Maldini, el símbolo que vuelve al centro del tablero
Según coinciden Gazzetta y Corriere della Sera, el nuevo presidente ya se ha movido. Maldini, mito del Milan y figura respetada en todos los estamentos del fútbol italiano, habría sido contactado para valorar su posible desembarco como director técnico de la Azzurra.
La sola posibilidad enciende la imaginación del país. Maldini no es solo una leyenda con el brazalete en el brazo y cinco Copas de Europa en el palmarés; también es el ejecutivo que ayudó a reconstruir un Milan competitivo desde los despachos, con una idea clara de proyecto, meritocracia y modernidad.
Un perfil así, colocado en el corazón de la selección, enviaría un mensaje contundente: Italia quiere volver a ser protagonista, pero con un plan, no solo con nostalgia.
La misión Malagò: reconstruir y convencer
Malagò llega a la FIGC con la experiencia de gestionar otro gigante: el comité organizador de los Juegos Olímpicos y Paralímpicos de Invierno Milano Cortina 2026. Acostumbrado a manejar grandes estructuras, intereses cruzados y presión pública, se enfrenta ahora a un reto distinto, pero igual de simbólico: rescatar a una Nazionale que ha perdido parte de su aura.

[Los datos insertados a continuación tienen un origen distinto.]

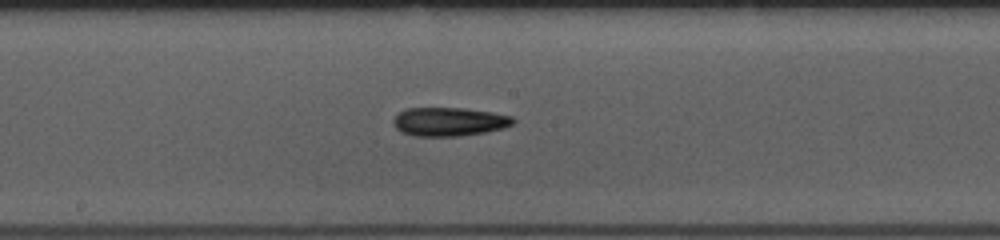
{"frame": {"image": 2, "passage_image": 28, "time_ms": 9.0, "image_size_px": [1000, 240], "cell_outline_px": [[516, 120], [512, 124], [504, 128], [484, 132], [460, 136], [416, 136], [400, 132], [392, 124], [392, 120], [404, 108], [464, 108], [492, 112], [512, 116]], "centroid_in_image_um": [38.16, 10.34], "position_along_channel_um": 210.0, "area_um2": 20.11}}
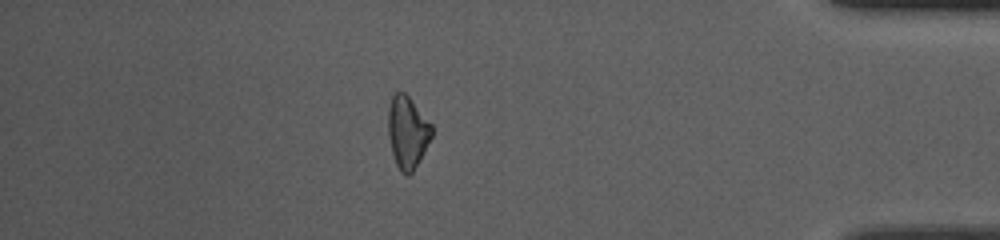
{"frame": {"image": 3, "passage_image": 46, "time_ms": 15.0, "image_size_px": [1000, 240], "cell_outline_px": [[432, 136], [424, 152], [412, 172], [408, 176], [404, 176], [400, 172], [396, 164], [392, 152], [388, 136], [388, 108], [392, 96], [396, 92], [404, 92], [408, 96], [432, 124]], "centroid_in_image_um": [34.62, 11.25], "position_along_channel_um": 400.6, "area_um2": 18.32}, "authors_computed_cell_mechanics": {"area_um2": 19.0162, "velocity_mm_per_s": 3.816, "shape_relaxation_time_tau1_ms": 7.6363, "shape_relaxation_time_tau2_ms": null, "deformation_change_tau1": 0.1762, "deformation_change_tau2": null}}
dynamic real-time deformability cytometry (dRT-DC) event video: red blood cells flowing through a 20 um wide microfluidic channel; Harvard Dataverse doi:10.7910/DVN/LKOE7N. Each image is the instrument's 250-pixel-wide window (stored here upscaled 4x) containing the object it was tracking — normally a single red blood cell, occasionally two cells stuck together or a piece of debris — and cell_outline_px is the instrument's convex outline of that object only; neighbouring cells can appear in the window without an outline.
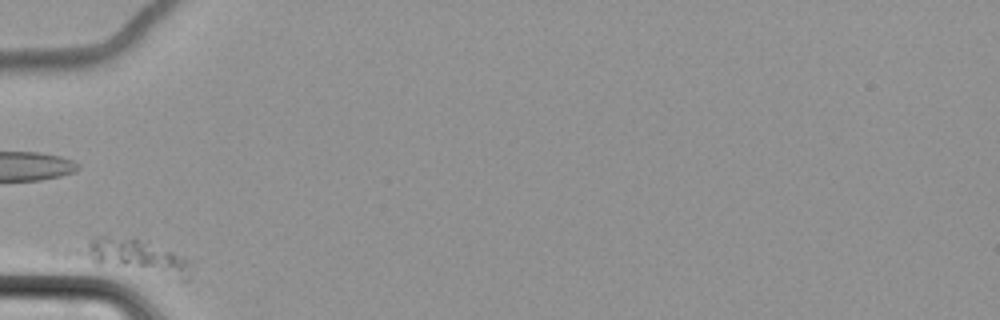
{"species": "common noctule bat (a hibernating species)", "species_latin": "Nyctalus noctula", "temperature_condition": "cold", "stored_images_in_passage": 4, "camera_frame_rate_fps": 3000, "um_per_image_px": 0.085, "animal": {"sex": "female", "body_mass_g": 22.7, "forearm_length_mm": 54.2}, "frame": {"image": 1, "passage_image": 2, "time_ms": 1.333, "image_size_px": [1000, 320], "cell_outline_px": [[192, 276], [188, 280], [184, 280], [52, 256], [48, 252], [48, 248], [108, 236], [148, 240], [188, 260]], "centroid_in_image_um": [10.77, 21.77], "position_along_channel_um": 74.2, "area_um2": 25.37}}
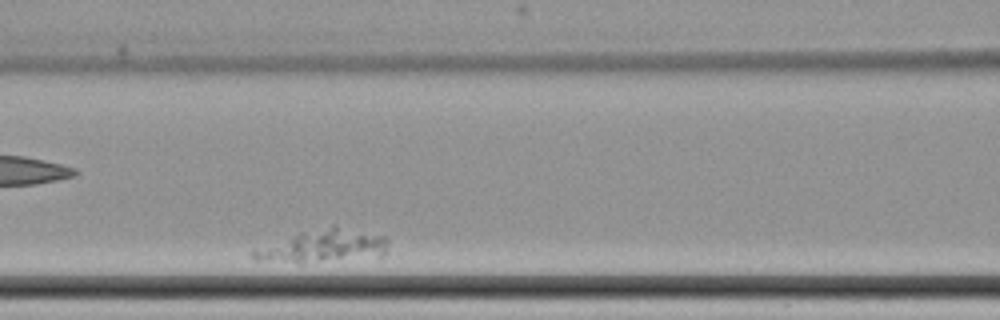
{"frame": {"image": 2, "passage_image": 4, "time_ms": 3.667, "image_size_px": [1000, 320], "cell_outline_px": [[388, 252], [384, 256], [300, 264], [256, 260], [248, 252], [252, 248], [300, 232], [332, 224], [384, 236], [388, 240]], "centroid_in_image_um": [27.43, 20.93], "position_along_channel_um": 139.2, "area_um2": 26.76}}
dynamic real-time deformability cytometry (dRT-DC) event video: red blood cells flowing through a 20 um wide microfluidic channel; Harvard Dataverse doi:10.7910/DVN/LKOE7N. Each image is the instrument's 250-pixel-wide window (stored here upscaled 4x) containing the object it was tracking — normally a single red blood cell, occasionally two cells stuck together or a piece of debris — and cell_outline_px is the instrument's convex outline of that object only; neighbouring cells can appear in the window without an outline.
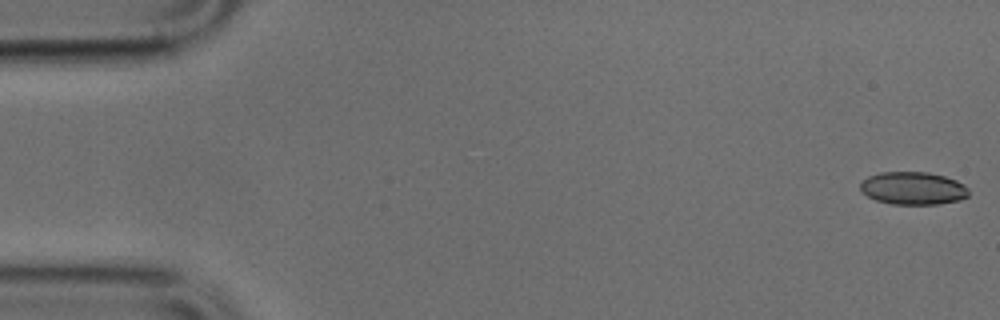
{"species": "common noctule bat (a hibernating species)", "species_latin": "Nyctalus noctula", "temperature_condition": "cold", "stored_images_in_passage": 15, "camera_frame_rate_fps": 3000, "um_per_image_px": 0.085, "animal": {"sex": "male", "body_mass_g": 17.9, "forearm_length_mm": 54.2}, "frame": {"image": 1, "passage_image": 1, "time_ms": 0.0, "image_size_px": [1000, 320], "cell_outline_px": [[968, 196], [960, 200], [940, 204], [892, 204], [876, 200], [868, 196], [860, 188], [860, 184], [868, 176], [880, 172], [928, 172], [944, 176], [956, 180], [964, 184], [968, 188]], "centroid_in_image_um": [77.63, 16.0], "position_along_channel_um": 7.4, "area_um2": 20.69}}
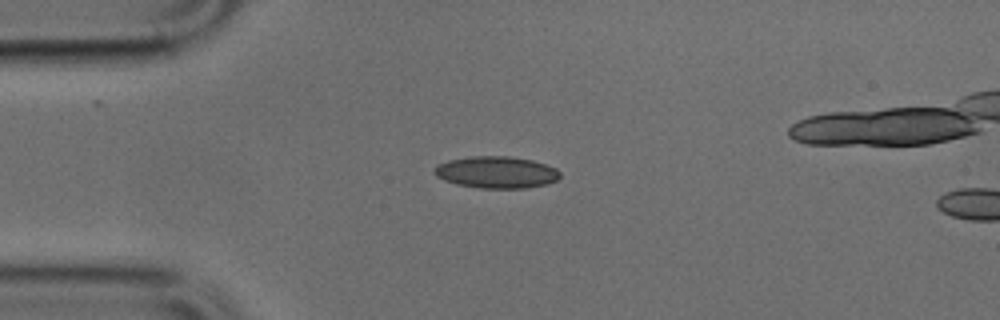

Reconstruir el equipo nacional no significa únicamente cambiar nombres en la lista de convocados. Implica redefinir una identidad futbolística, recuperar la conexión con la afición y garantizar que el talento joven encuentre un camino claro hacia el máximo nivel.
En ese tablero, la figura del director técnico se vuelve decisiva. Es el puente entre la federación, el seleccionador y los clubes; el guardián de una idea de juego y de una cultura de trabajo. Por eso el nombre que se elija marcará una línea de futuro, no solo un titular de verano.
Un país pendiente de una llamada
La posible llegada de Maldini a la estructura de la Nazionale ya genera discusiones en tertulias, redacciones y vestuarios. Su autoridad moral es indiscutible. Su capacidad para imponer una línea, también. Falta por ver si las conversaciones avanzan, si ambas partes coinciden en el proyecto y en el margen de maniobra real que se le ofrecería.
Malagò, mientras tanto, sabe que cada movimiento será examinado al detalle. El seleccionador que elija, el director técnico que nombre, el tono que marque en estos primeros meses. Todo construirá o erosionará la confianza que hoy le otorgan ese 69% de votos.
Italia, un país acostumbrado a levantarse en los momentos de crisis, mira de reojo a Coverciano. El balón aún no rueda, pero las decisiones que se tomen ahora pueden definir quién manda realmente en el futuro del calcio: la inercia del pasado o una nueva generación de líderes con nombre y apellido. Y pocos apellidos pesan tanto como Maldini.